= Hannah Ball =

English Wesleyan methodist

Hannah Ball (1734–1792) was an English Wesleyan methodist and pioneer of the Sunday school.

==Life==
Ball was born on 13 March 1734. When John Wesley and other Methodist preachers visited High Wycombe, in Bucks where she lived for most of her life, she was attracted by their teaching. In 1766 she began to keep a diary, some extracts of which have been published. Several of the letters that passed between her and Wesley have also been printed. By Wesley's advice she broke off an engagement to be married to one who, in the language of the sect, was 'an ungodly man.' She was a mystic, and Wesley warns her that 'a clear revelation of several persons in the ever blessed Trinity was by no means a sure trial to Christian perfection.'

Hannah Ball died on 16 August 1792.

==Sunday schools==
In 1769 she began a Sunday school. It was continued by her sister Anne, was reorganised in 1801, and lasted late into the nineteenth century.

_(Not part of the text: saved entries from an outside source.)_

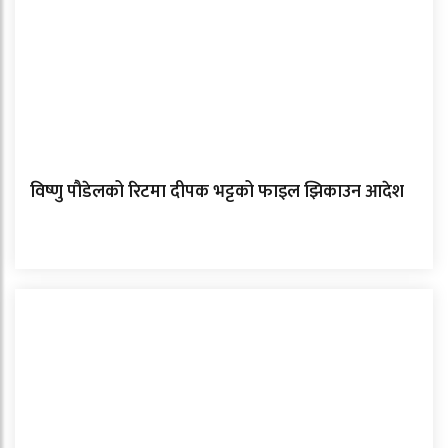
विष्णु पौडेलको रिटमा दीपक भट्टको फाइल झिकाउन आदेश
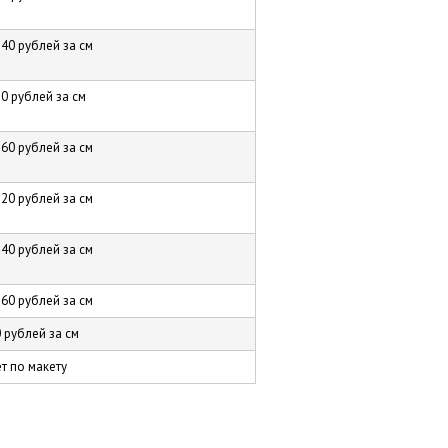
40 рублей за см
0 рублей за см
60 рублей за см
20 рублей за см
40 рублей за см
60 рублей за см
 рублей за см
т по макету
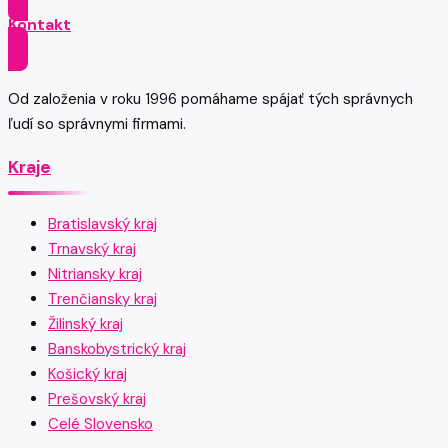
Kontakt
Od založenia v roku 1996 pomáhame spájať tých správnych
ľudí so správnymi firmami.
Kraje
Bratislavský kraj
Trnavský kraj
Nitriansky kraj
Trenčiansky kraj
Žilinský kraj
Banskobystrický kraj
Košický kraj
Prešovský kraj
Celé Slovensko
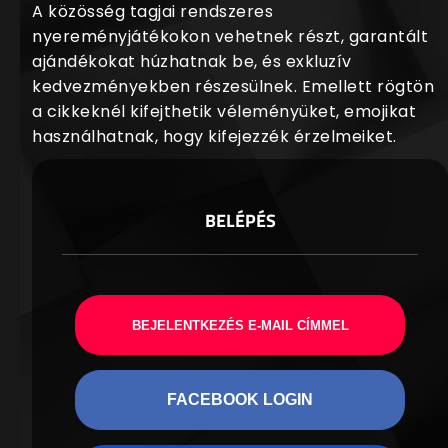
A közösség tagjai rendszeres
nyereményjátékokon vehetnek részt, garantált
ajándékokat húzhatnak be, és exkluzív
kedvezményekben részesülnek. Emellett rögtön
a cikkeknél kifejthetik véleményüket, emojikat
használhatnak, hogy kifejezzék érzelmeiket.
BELÉPÉS
BEJELENTKEZÉS E-MAIL CÍMMEL
FACEBOOK LOGIN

The germ of the modern Sunday school may be traced in the methods of instruction established by Luther, John Knox, and St. Charles Borromeo. There are traces of them in France in the seventeenth century. The Rev. Joseph Alleine was in the habit of drawing young pupils together for instruction on the Sunday. Bishop Thomas Wilson instituted such schools in the Isle of Man in 1703. The Seventh Day Baptists had one between 1740 and 1747 at Euphrata, Pennsylvania.

In 1763 Mrs. Catharine Cappe and the Rev. Theophilus Lindsey had such a gathering of the young at Catterick. Dr. Kennedy, about 1770, established one in Bright parish, co. Down. In 1778 the Rev. David Simpson opened one at Macclesfield. There was another at Little Lever, taught by 'Owd Jemmy o' th' Hey,' whose services were paid for by a wealthy piper-maker, Adam Crompton. These and others preceded the experiment made at Gloucester in 1783 by Robert Raikes, who is often described as the founder of Sunday schools.